> ACTIVITY: Exactly as written, return all the data, leaving its pictures behind.

> GIVEN DATA:

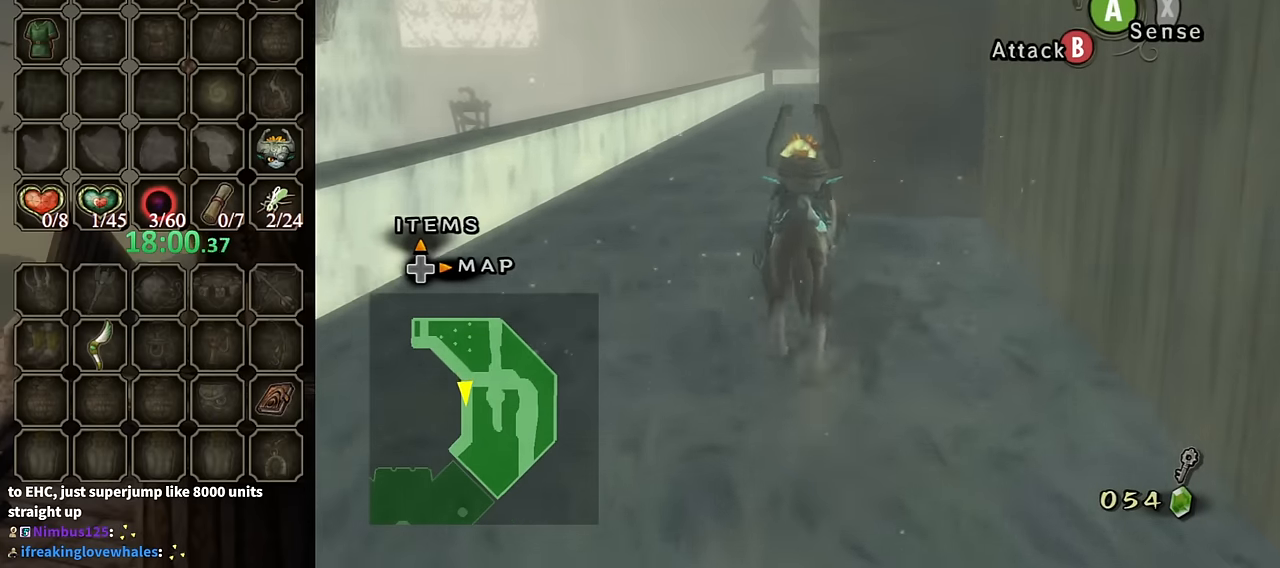
{"buttons": [], "left_stick": "up", "right_stick": "center", "events": []}
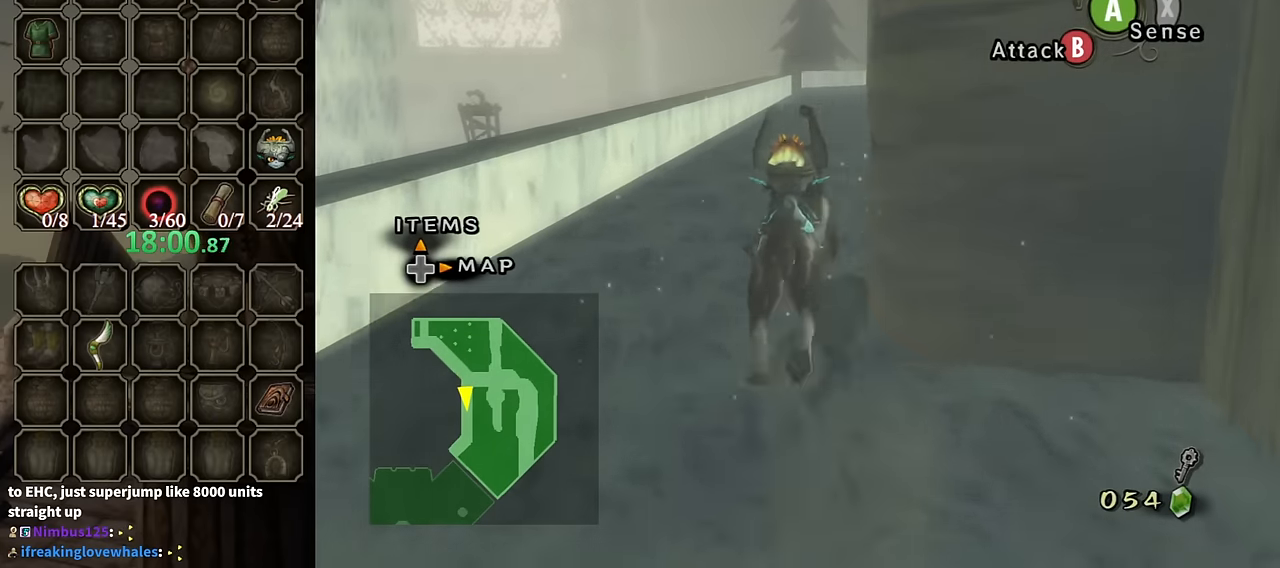
{"buttons": ["A"], "left_stick": "up", "right_stick": "center", "events": [[266, "A", "down"], [333, "A", "up"], [433, "A", "down"]]}
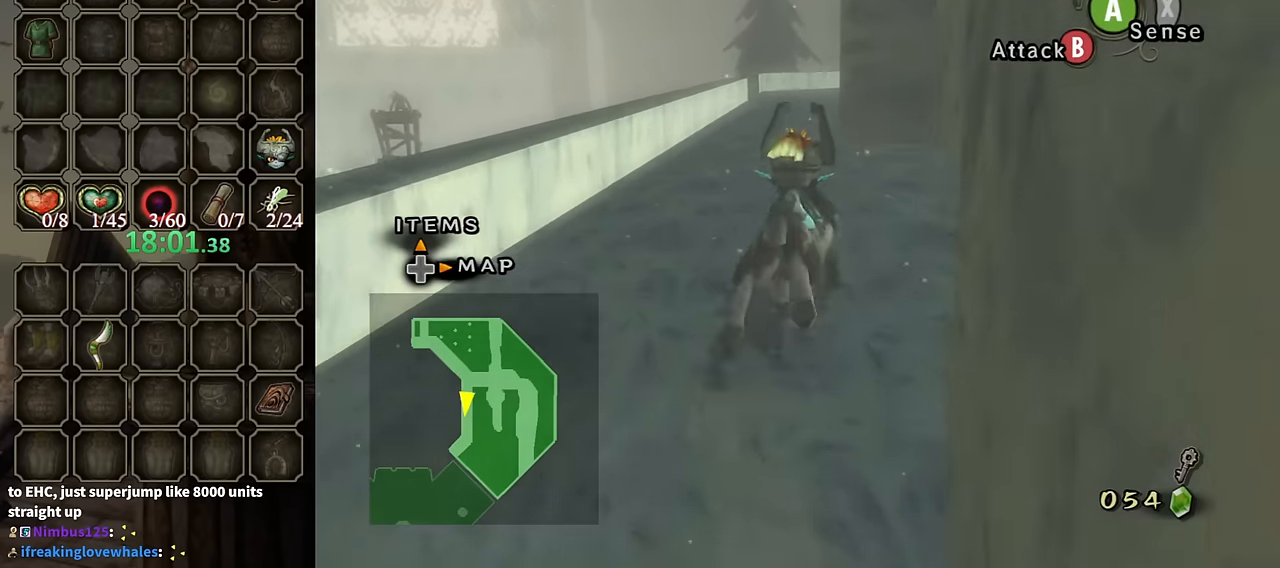
{"buttons": ["A"], "left_stick": "up", "right_stick": "center", "events": [[33, "A", "up"], [133, "A", "down"], [200, "A", "up"], [266, "A", "down"], [333, "A", "up"], [433, "A", "down"]]}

> SOLUTION TO THE PROBLEM:
{"buttons": [], "left_stick": "up", "right_stick": "center", "events": []}
{"buttons": ["A"], "left_stick": "up", "right_stick": "center", "events": [[266, "A", "down"], [333, "A", "up"], [433, "A", "down"]]}
{"buttons": ["A"], "left_stick": "up", "right_stick": "center", "events": [[33, "A", "up"], [133, "A", "down"], [200, "A", "up"], [266, "A", "down"], [333, "A", "up"], [433, "A", "down"]]}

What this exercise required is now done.